- _Exercise brief_:
In the text below on Milton's tribute to Shakespeare, reproduce word for word the passage that starts with "09 August 2010" and ends with "stary pointing pyramid?".

- _Extract provided_:
________

09 August 2010

Quotation by JOHN MILTON (1608-1674)

"What needs my Shakespeare..." | Dictionary.com
What needs my Shakespeare for his honored bones
The labor of an age in piled stones?
Or that his hallowed relics should be hid
Under a stary pointing pyramid?
Dear son of memory, great heir of fame,
What need'st thou such weak witness of thy name?
Thou in our wonder and astonishment
Has built thyself a livelong monument.
For whilst, to the shame of slow-endeavoring art,
Thy easy numbers flow, and that each heart
Hath from the leaves of thy unvalued book
These Delphic lines with deep impression took;
Then though, our fancy of itself bereaving,
Dost make us marble with too much conceiving,
And so sepulchred in such pomp dost lie
That kings for such a tomb would wish to die.
JOHN MILTON (1608-1674), On Shakespeare (ll. 1-16),
The Complete Poetry of John Milton, John T. Shawcross, ed. 
(1963, rev. ed. 1971) Doubleday.
JOHN MILTON (1608-1674)
www.rightwords.eu
[Artist/Date Unknown]

These few first lines of Milton's poignant, telling tribute to the pomp & circumstance in which Shakespeare's fanatic followers celebrate the canon of his creative works, argue in closing "that kings for such a tomb would wish to die" (l. 16). How properly and poignantly put!! Any latter icons of cultural and/or literary achievement sh/would find immense honor were they to acquire nearly just an ounce of the same sort of literary acclaim, stature or prestige as that right noble playwright, the irrefutably genius author of the Elizabethan classics in dramatic literature: Will. Shakespeare!!

Few have, can or could contrive to match the magnitudinous immensity of impact imparted by him, the superhuman hallowed hero of the written stage (dites: "SHAKESPEARE!!"), onto not his culture & society alone, but as well upon each and every dutifully devout and dioramic disciple cultures deliberately deemed admiring adherents or analogues to this genius progenitor to such sumptuously sophisticated literary style(s) of global generic scale.

Shakespeare was, has been, is still to this day, and for ever into the distant future will be considered by many (or else by all!!) not merely didaskalos of the dramatic literary canon, but the one true universally esteemed, accepted...and thus, unto vehemently adhered...argon eponymous (i.e., "patriarch" or "patron [saint]") of all obviously occidental traditions of theatrical poetry in performance.

John Milton succeeds so very well at eloquently enunciating the elaborately evocative and immeasurable magnitude of Shakespeare's influence on more than just the Theatre World, but on the entire Elizabethan (and post-Elizabethan) polis, in general, as well. Society would ne'er so well be such the same without the heavenly hallowed, consecrated contributions of our heuristically humble and unhubristic, sophron hero of the stage: Shakespeare.

________

- _Data_:
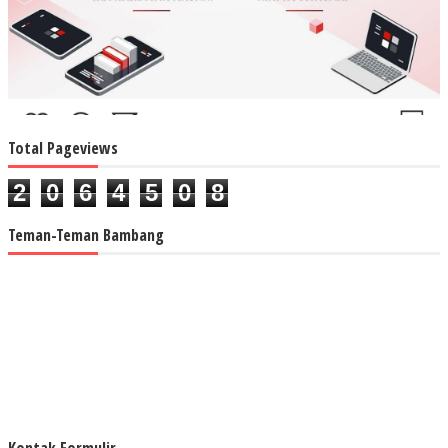
Total Pageviews
2
0
6
4
5
0
8
Teman-Teman Bambang
Kontak Formulir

________

- _Finished task_:
09 August 2010

Quotation by JOHN MILTON (1608-1674)

"What needs my Shakespeare..." | Dictionary.com
What needs my Shakespeare for his honored bones
The labor of an age in piled stones?
Or that his hallowed relics should be hid
Under a stary pointing pyramid?